I had also worked on dexpramipexole, a molecule that Biogen and Knopp Biosciences were testing as a treatment for amyotrophic lateral sclerosis (ALS), also known as Lou Gehrig’s disease. I wanted it to work, too, since one of my close friends had ALS. He was taking part in the trial for the drug, which made me even more hopeful for a positive outcome.
But dexpramipexole didn’t work any better than the placebo it was being tested against. I cried the day I found out. I remember sitting in a bathroom stall in Biogen’s building in Weston, Mass., with tears dropping onto my gray business casual trousers, crushed by the knowledge that my friend wouldn’t be helped, nor would countless others.
That day, George Scangos, who was the CEO of Biogen at the time, called an all-company meeting just after lunch. He asked that everyone stop what they were doing and come to the auditorium to talk about dexpramipexole.

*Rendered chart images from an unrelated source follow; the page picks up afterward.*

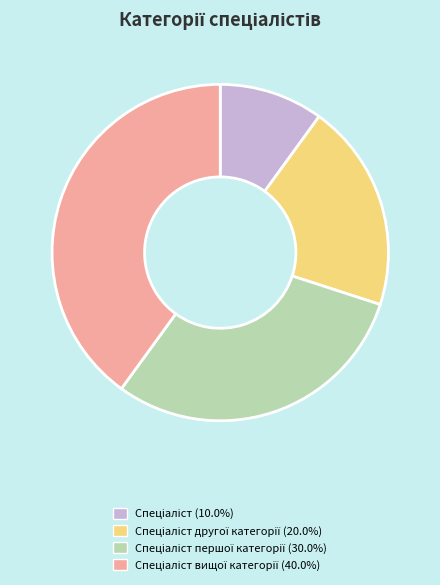

Is there a majority slice in this chart?

No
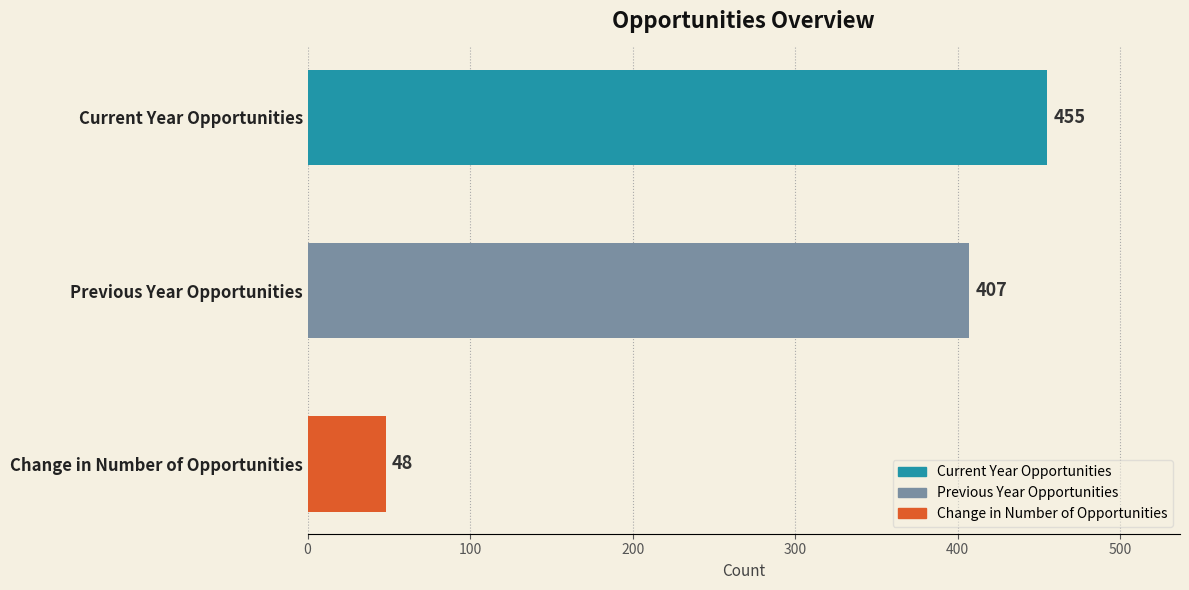

Does the chart contain stacked bars?

No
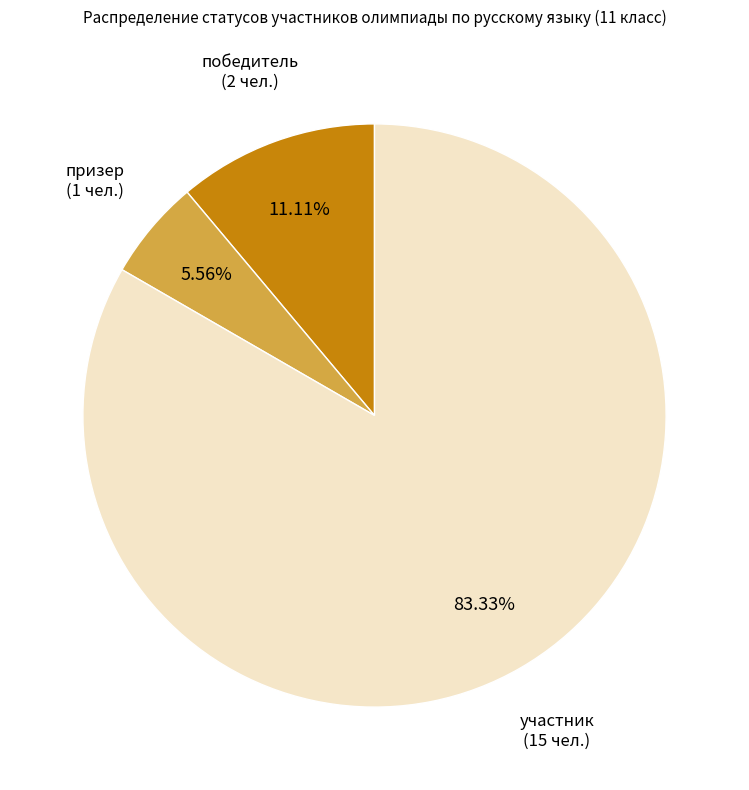

What is the largest slice in the pie chart?

участник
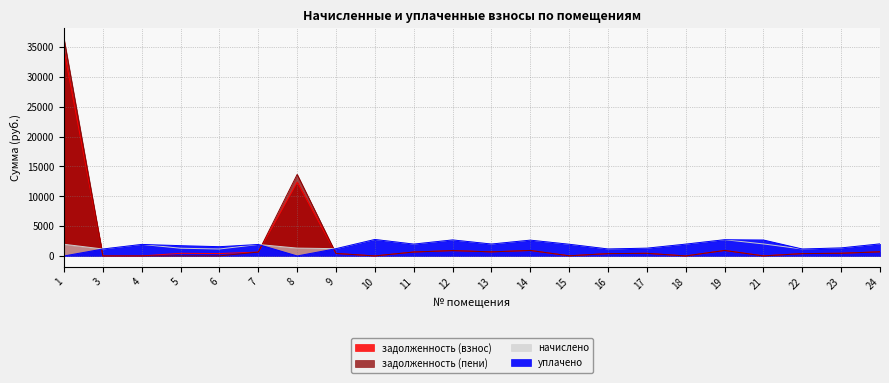

Rank the series at 10 from lowest to highest value.

задолженность (взнос), задолженность (пени), начислено, уплачено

George wasn’t a natural public speaker, and at times it showed. On that day, though, he walked to the podium without a discernible shred of discomfort. He stood calmly in front of the company, investors, and the media and, with a presence I had never before seen, told the crowd in no uncertain terms that dexpramipexole did not work and would not be a treatment for ALS.

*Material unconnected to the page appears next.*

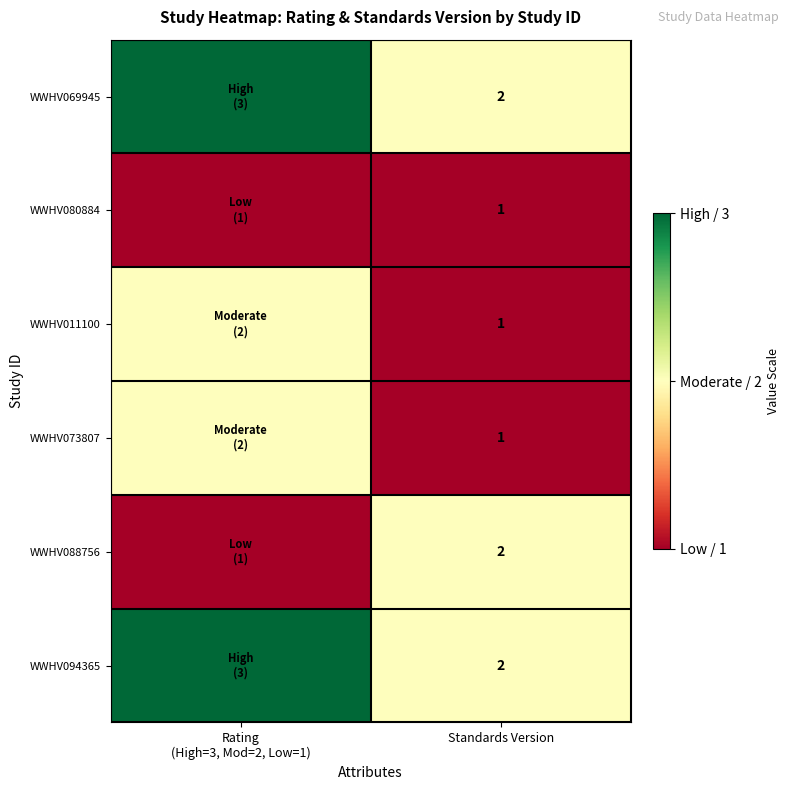

True or false: WWHV073807 has a value of 0 at Standards Version.

False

He said the results made him profoundly sad, but made it clear that Biogen would do no fishing for false signals in subtypes or subgroups that, in the picked-over carcass of the dataset, may have appeared to have responded to the drug.

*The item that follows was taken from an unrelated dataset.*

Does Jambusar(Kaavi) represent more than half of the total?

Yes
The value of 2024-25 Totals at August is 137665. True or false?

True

He said it was important to have the integrity to admit failure when failure was clear and how it was our responsibility to respect patients and their families by not giving them false hope. He then shared his resolution that Biogen would not stop fighting ALS and the company would focus its capital, time, and effort on the next generation of therapies.
Biogen’s stock got hammered, dropping more than 8% that day. Yet I’d never been more proud than I was that day to work for George and for Biogen, having seen for years companies hem and haw at negative results and claim that if you squint and look sideways that the molecule really did work, hoping that investors would have mercy on the stock price — and in the process ignoring the responsibility to be honest and forthcoming to patients and their families.
When I learned last week that Biogen had completed a retrospective analysis of the aducanumab data — the same data that seven months earlier the company had said justified stopping work on the drug — I thought of my father, my friend, George Scangos, and people around the globe with Alzheimer’s, ALS, and other diseases for which there are no cures.
I hope that Biogen made a mistake in its futility analysis back in March. But if it didn’t, and this is another example of the American public watching big pharma trying to spin bad data, then I can’t help but wonder if Biogen, and perhaps the industry, has lost its way.
Ted Whitford is a veteran of the biotech industry who now privately invests in the health care market.